▶ _Task description_
Express every one of the records below as a JSON list of strings, with one string for each line and no blank lines. Leave the pictures out of the list.

####################

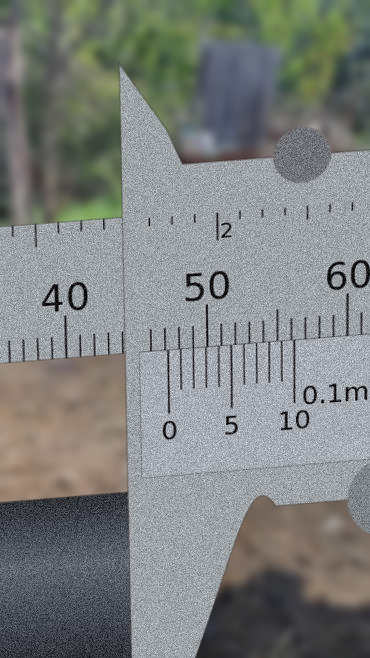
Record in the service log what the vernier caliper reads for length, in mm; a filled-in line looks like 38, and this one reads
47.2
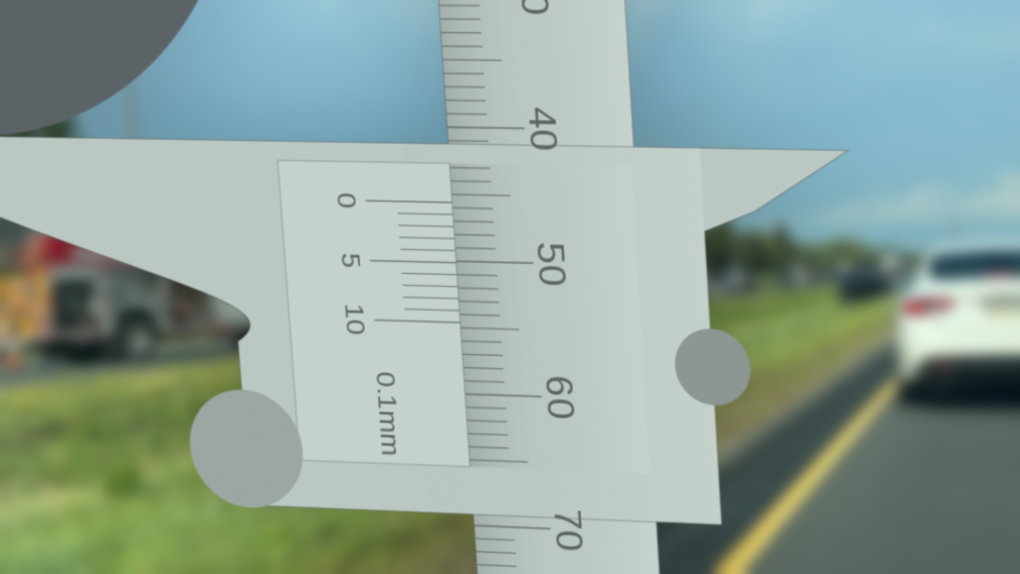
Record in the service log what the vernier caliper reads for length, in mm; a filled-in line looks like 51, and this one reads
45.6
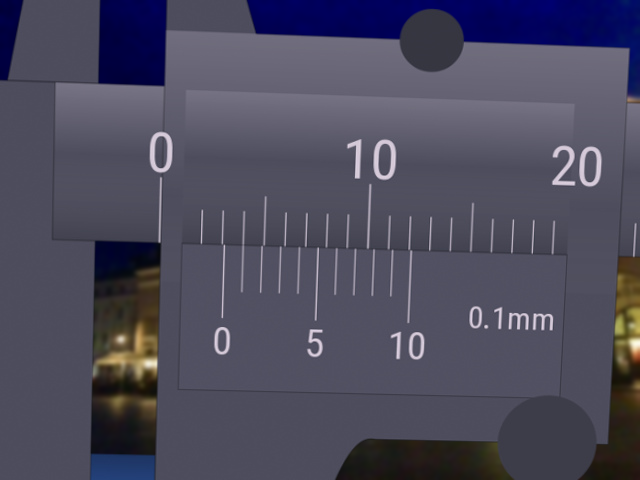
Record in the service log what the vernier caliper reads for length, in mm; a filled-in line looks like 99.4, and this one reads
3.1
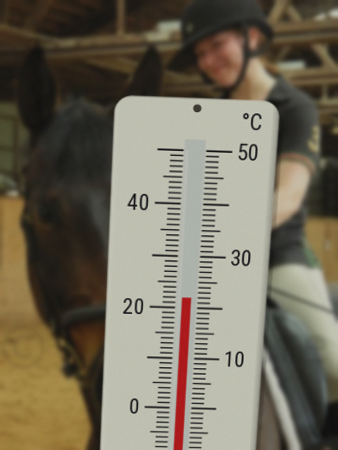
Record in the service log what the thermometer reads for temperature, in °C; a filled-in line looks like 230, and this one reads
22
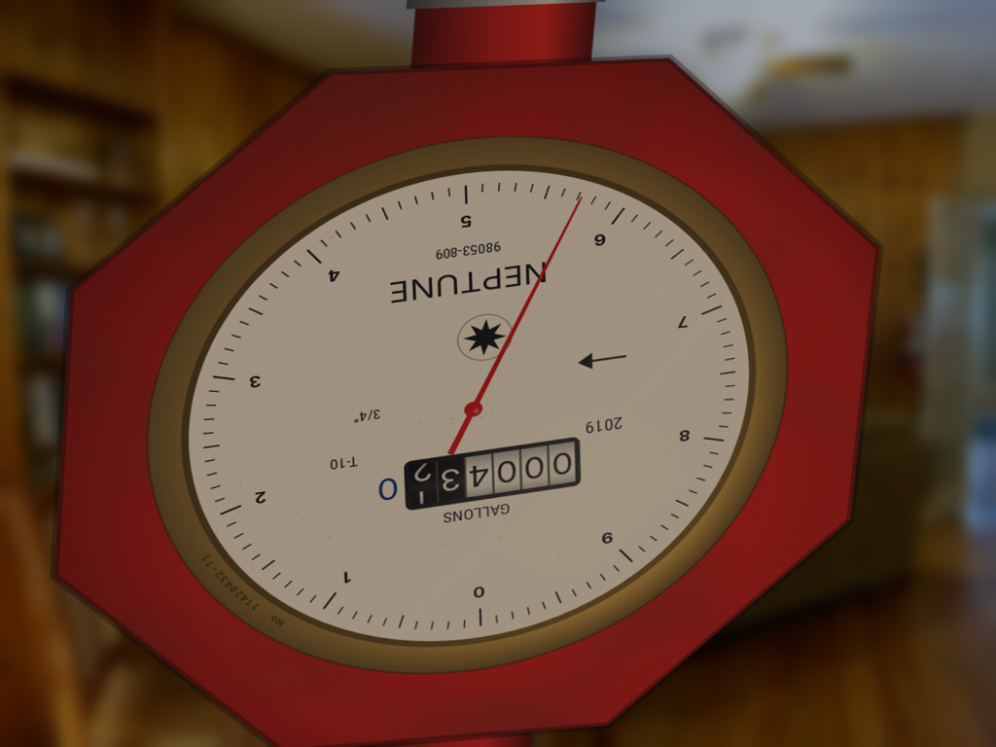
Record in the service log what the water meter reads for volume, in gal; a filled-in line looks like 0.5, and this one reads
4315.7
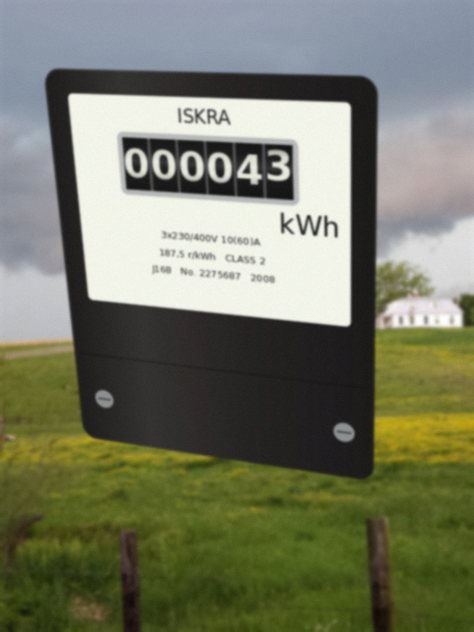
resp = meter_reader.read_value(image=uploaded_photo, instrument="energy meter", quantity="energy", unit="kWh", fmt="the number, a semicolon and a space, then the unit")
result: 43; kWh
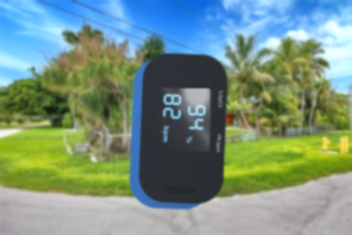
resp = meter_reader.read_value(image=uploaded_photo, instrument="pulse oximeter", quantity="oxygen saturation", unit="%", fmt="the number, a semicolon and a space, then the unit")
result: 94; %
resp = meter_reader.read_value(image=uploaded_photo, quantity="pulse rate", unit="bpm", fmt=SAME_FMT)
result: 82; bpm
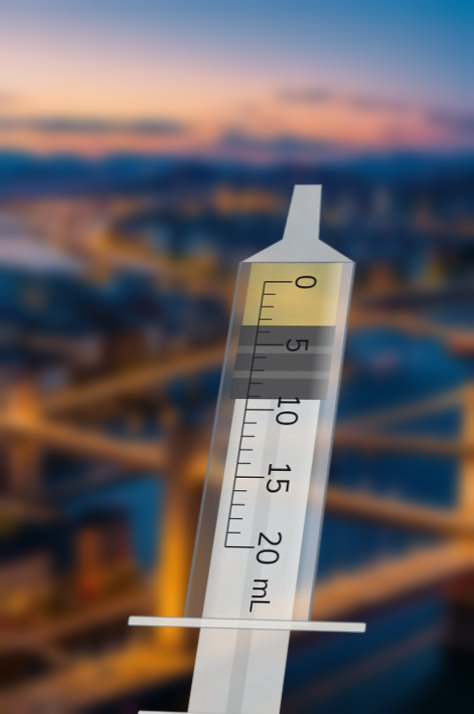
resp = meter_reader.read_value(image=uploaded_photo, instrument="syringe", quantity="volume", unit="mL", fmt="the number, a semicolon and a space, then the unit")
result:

####################

▶ _Written solution_
[
  "Record in the service log what the vernier caliper reads for length, in mm; a filled-in line looks like 38, and this one reads",
  "47.2",
  "Record in the service log what the vernier caliper reads for length, in mm; a filled-in line looks like 51, and this one reads",
  "45.6",
  "Record in the service log what the vernier caliper reads for length, in mm; a filled-in line looks like 99.4, and this one reads",
  "3.1",
  "Record in the service log what the thermometer reads for temperature, in °C; a filled-in line looks like 230, and this one reads",
  "22",
  "Record in the service log what the water meter reads for volume, in gal; a filled-in line looks like 0.5, and this one reads",
  "4315.7",
  "resp = meter_reader.read_value(image=uploaded_photo, instrument=\"energy meter\", quantity=\"energy\", unit=\"kWh\", fmt=\"the number, a semicolon and a space, then the unit\")",
  "result: 43; kWh",
  "resp = meter_reader.read_value(image=uploaded_photo, instrument=\"pulse oximeter\", quantity=\"oxygen saturation\", unit=\"%\", fmt=\"the number, a semicolon and a space, then the unit\")",
  "result: 94; %",
  "resp = meter_reader.read_value(image=uploaded_photo, quantity=\"pulse rate\", unit=\"bpm\", fmt=SAME_FMT)",
  "result: 82; bpm",
  "resp = meter_reader.read_value(image=uploaded_photo, instrument=\"syringe\", quantity=\"volume\", unit=\"mL\", fmt=\"the number, a semicolon and a space, then the unit\")",
  "result:"
]